Around the same time, during the pandemic, I thought to myself: How come I speak Punjabi and cannot speak Italian or French? So, I decided I also wanted to learn those languages as well by watching YouTube channels like Impara L’italiano con Italiano Automatico, Podcast Italiano, among others.

I am currently learning Mandarin Chinese using Pimsleur and watching videos on Youtube in French.


2. Which language(s) do you wish you could spend more time practising?
I try to read and watch content in each of the different languages I speak, but I am giving special attention to Chinese and Russian at the moment and, from time to time, I watch videos and read things in Italian and French.
I am also learning and practicing Guinean-Creole (Criolo da Guiné-Bissau) with some friends from Guinea-Bissau.


3. What are some languages you’d like to learn in the future?
I would love to learn and speak as many languages as possible. It has now become a hobby of mine. The next language I would like to learn, once I have reach at least a B2 level in the nine different languages I currently speak is German.


4. So let’s be honest, what’s the sexiest language?
Personally, there is no language and no accent that I find sexier than the one my wife speaks! Other than that, I do love the way Italian and French (the usual suspects) sound.
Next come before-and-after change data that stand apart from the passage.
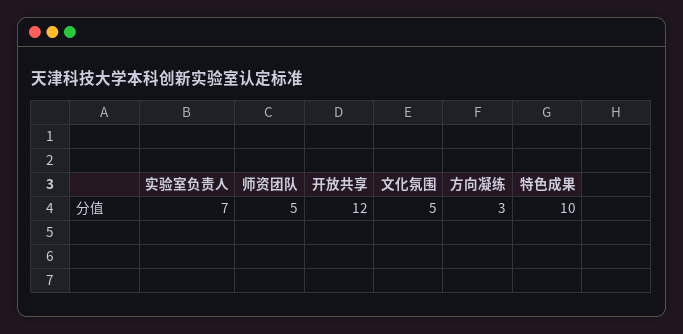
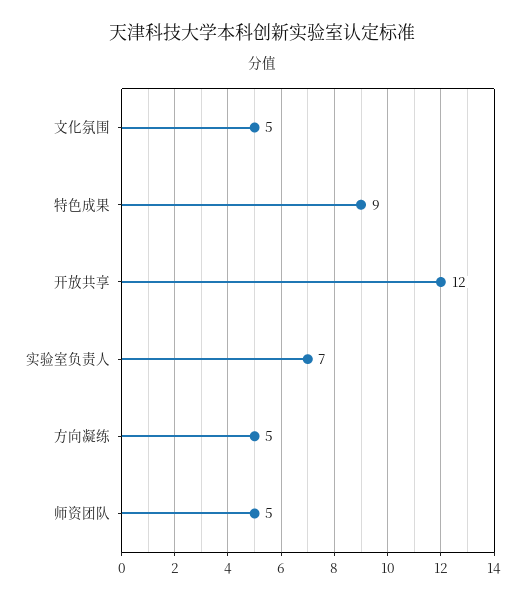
  {
    "实验室负责人": 7,
    "师资团队": 5,
    "开放共享": 12,
    "文化氛围": 5,
-   "方向凝练": 3,
+   "方向凝练": 5,
-   "特色成果": 10
+   "特色成果": 9
  }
5. What’s the greatest pleasure you get from speaking so many languages?
I love being able to connect with people and access a wealth of knowledge that would otherwise be out of my reach. I love history and knowing different languages allows me to appreciate world history from different perspectives, which I find fascinating.

I also get a real kick from the mental endeavor itself of trying to figure out how a language works by gradually finding patterns and, over time, finding meaning where before only a mishmash of letters and sounds existed. Suddenly, once we have acquired a significant understanding of that language, you see a whole new world right through a fog that dissipates as you gain a clearer understanding of that language.

For that reason, learning a language, for me, is one of the most mentally-stimulating and rewarding experiences in life.


6. Some people say the world is really just going to have a few languages left in a 100 years, do you think this is really true?

The way things are going, and if no major cataclysmic world event were to occur, that sounds like a very likely scenario—an inevitable byproduct of the ever so globalized and interconnected world in which we live.


7. What is your message to young (and not so young) people out there who are interested in studying multiple languages?

Just do it! It can truly be a life-changing endeavor, as I mentioned in my answer to question 5. It will, most surely, result in more job opportunities and a greater variety of experiences in life. You will very likely end up making great friends and possibly even find love.